Thursday, October 20, 2011

National Portrait Gallery

National Portrait Gallery
After a wonderful in-class exercise with label-writing a field trip to the National Portrait Gallery was in perfect order.  The fact that NPG prioritizes the sitter before the artist on their labels is something that I had never given any thought to previously. It would seem to make sense however. The art they exhibit is more about the sitter than it is about the artist. Although the artist is extremely important, unless the sitter is deemed extraordinarily important or it is a major masterpiece that is a revered part of the canon, it seems that very rarely is the sitter shown very much attention at all. Almost as though they were a prop, a throwaway, an add-on or a bonus. 

140 is the magic number
Enough words to make the point plain, to flesh out the concepts and move on.  Much like a more fleshed out but carefully contrived more scholarly Twitter. I believe that with guidelines such as these in mind, I would be able to hone in on becoming more succinct with my writing. It is something I know I should definitely focus on.

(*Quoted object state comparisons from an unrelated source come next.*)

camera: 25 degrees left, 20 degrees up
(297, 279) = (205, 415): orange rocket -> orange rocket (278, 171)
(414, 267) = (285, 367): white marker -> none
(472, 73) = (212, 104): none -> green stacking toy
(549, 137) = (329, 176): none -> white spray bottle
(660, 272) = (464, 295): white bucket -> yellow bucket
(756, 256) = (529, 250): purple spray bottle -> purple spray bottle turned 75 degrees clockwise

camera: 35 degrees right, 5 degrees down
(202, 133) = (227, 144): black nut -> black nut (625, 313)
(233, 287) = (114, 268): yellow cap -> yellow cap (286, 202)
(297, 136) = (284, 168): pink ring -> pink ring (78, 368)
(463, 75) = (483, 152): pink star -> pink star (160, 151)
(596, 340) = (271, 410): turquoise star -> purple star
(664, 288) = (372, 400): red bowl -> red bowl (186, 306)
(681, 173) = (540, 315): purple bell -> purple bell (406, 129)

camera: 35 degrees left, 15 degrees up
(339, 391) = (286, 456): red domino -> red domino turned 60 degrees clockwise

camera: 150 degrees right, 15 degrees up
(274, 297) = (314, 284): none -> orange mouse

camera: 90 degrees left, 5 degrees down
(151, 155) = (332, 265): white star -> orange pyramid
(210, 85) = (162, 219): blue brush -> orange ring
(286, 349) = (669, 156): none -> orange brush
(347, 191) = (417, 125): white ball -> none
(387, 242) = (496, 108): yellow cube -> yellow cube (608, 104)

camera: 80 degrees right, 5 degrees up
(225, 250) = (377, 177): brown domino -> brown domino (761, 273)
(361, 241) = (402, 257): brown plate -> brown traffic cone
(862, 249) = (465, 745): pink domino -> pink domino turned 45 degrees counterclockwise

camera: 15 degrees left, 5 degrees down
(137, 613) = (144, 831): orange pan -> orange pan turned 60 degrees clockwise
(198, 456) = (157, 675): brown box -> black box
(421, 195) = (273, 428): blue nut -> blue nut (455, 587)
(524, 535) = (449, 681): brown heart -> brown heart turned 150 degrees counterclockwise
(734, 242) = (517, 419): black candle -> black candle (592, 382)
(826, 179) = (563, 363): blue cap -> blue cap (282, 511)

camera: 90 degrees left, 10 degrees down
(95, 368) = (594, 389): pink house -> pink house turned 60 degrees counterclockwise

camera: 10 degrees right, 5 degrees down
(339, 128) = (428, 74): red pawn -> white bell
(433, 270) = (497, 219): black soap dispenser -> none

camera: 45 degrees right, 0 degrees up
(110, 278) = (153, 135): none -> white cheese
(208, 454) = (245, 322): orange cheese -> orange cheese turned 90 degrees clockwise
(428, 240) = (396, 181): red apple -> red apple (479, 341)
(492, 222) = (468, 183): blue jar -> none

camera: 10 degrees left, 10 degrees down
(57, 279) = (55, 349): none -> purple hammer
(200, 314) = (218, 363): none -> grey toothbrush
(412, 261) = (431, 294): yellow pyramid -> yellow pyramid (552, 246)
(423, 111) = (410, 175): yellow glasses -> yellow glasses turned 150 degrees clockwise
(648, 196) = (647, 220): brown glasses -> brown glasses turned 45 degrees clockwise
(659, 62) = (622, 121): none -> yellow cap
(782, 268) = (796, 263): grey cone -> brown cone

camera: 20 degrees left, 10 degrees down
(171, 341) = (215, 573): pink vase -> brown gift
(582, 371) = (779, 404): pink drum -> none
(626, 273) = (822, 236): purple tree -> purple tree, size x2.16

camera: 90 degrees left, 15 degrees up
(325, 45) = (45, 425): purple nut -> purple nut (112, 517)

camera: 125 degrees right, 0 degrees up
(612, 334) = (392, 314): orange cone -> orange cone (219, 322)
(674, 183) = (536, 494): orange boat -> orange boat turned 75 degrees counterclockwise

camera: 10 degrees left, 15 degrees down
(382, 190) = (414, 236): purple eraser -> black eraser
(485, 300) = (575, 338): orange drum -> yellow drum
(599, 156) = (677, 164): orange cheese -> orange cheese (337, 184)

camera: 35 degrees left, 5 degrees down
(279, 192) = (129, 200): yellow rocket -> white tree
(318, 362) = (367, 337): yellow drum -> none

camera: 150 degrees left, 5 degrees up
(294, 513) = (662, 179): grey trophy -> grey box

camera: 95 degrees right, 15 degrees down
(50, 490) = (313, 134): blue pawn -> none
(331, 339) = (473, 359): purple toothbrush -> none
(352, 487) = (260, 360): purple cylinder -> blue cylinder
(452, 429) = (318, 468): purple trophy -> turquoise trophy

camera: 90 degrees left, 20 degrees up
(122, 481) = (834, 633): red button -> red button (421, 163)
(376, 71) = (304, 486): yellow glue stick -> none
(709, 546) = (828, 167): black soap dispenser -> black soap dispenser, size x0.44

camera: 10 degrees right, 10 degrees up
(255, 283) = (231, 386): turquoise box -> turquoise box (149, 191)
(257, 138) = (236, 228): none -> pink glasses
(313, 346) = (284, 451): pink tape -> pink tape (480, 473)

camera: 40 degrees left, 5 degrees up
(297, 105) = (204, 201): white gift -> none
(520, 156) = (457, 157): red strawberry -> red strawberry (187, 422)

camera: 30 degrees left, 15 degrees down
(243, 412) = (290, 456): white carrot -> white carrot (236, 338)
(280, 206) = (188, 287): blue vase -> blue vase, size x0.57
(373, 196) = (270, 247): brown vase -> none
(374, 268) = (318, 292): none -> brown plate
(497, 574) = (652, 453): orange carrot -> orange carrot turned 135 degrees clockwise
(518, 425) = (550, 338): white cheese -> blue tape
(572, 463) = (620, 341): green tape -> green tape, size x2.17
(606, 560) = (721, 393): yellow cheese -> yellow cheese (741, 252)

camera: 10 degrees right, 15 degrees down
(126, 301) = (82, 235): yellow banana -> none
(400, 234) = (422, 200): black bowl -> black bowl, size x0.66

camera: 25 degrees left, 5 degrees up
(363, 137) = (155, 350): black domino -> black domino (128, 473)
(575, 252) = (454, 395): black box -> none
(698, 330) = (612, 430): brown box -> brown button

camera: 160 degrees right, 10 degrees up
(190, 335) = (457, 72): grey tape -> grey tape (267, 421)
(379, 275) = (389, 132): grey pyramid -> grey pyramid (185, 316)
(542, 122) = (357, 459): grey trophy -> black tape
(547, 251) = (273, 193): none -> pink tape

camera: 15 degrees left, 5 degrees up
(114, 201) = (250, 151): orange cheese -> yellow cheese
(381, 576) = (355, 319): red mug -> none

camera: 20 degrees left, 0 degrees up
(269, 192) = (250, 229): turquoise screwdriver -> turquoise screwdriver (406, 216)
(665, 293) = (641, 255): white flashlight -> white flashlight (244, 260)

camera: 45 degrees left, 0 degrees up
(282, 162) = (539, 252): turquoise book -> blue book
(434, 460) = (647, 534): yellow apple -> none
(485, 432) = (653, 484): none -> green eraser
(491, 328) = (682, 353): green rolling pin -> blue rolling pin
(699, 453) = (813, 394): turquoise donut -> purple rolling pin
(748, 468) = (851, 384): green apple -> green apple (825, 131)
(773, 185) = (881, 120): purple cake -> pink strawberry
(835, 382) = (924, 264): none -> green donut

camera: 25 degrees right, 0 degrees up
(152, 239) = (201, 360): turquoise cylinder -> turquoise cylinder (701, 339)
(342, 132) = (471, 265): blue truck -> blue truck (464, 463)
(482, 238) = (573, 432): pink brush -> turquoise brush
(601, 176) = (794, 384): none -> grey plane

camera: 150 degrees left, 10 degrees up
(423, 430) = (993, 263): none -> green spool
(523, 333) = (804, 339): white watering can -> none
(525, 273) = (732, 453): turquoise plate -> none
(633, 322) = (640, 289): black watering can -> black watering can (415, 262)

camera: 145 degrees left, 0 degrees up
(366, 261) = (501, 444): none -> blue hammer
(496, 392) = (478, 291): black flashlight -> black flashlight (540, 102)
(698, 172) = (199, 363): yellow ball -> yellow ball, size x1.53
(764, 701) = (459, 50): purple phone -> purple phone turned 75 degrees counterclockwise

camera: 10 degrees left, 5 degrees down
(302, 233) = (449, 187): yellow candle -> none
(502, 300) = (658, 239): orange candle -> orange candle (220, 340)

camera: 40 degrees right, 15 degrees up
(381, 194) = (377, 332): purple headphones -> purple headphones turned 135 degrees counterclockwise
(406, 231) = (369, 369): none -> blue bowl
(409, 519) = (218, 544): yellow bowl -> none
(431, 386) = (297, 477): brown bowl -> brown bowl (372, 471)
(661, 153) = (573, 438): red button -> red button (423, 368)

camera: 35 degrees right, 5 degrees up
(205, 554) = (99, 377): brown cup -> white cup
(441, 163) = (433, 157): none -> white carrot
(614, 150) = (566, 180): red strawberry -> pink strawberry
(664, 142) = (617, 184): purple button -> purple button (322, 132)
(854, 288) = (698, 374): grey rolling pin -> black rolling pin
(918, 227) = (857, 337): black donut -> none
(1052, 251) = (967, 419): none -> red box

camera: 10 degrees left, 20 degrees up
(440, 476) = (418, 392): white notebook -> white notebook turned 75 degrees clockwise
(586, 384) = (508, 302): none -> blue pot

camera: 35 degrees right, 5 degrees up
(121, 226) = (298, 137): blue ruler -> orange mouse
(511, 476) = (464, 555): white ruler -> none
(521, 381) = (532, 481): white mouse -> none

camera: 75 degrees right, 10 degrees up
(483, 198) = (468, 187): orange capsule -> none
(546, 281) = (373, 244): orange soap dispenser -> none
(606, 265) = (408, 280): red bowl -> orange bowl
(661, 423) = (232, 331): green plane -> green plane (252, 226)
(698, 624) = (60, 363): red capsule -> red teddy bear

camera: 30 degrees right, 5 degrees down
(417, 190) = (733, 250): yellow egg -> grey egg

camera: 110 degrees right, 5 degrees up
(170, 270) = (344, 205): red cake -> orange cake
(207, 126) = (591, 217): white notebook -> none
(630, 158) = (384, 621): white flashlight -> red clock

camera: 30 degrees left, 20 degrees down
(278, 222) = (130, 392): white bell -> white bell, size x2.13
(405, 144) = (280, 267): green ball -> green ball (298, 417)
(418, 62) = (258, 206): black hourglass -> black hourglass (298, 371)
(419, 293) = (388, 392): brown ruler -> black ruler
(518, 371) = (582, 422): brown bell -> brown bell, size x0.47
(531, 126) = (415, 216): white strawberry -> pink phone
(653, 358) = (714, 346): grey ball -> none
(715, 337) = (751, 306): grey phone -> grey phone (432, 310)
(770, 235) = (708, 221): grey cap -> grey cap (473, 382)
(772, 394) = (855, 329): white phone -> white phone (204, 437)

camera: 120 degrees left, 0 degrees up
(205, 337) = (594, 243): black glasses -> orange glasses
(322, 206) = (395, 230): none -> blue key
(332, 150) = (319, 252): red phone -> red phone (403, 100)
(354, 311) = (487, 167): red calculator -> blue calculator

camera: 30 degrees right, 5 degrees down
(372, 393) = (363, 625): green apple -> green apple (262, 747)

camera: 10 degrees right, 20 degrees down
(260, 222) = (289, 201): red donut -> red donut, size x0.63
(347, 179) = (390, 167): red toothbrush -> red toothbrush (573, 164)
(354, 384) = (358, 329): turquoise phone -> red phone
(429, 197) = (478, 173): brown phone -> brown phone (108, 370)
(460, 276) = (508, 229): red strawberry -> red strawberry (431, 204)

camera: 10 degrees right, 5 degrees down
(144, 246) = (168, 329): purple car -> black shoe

Bill & Melinda Gates: The Billionaires Next Door
The amount of time spent deconstructing the newest addition to NPG’s collection was also very insightful. Bill and Melinda Gates’ appeal to be more like everybody else despite their billions and billions of dollars. It’s refreshing albeit a bit unrealistic, aside from the fact that their portrait is impressive in technique but approachable in its outcome. Upon first glance I certainly thought that the portrait was a painted over digital print on canvas. I can only compare the detail and intensity to the portraits of Simmie Knox, a portraitist who is based, here in the metropolitan Washington, D.C. area has painted several Presidents, Dignitaries, university presidents and historians among others. http://www.simmieknox.com/official.htm

Mary Cassatt and Immortalization
The portrait on display of Mary Cassatt by Edgar Degas is troubling. Troubling because if I were Cassatt I would have sat a little more erect, made myself a bit more presentable and would have insisted on my  friend painting me not as I really was, but as I wanted to be portrayed for years to come. I guess that brings to the fore, the concept of immortalization. Self-promoting or sustaining vanity and perhaps foresight. Perhaps it is naïve of me to think that everything should be beautiful, but when it comes to how I want to be remembered, I certainly don’t want to be remembered as slump shouldered or run-down. I may feel that way, but I certainly don’t want to be remembered that way. Perhaps Cassatt really did think better of it after the fact, she forbade Degas to sell the painting to an American collector.

All in all, it was a wonderfully enlightening afternoon, I enjoyed myself immensely.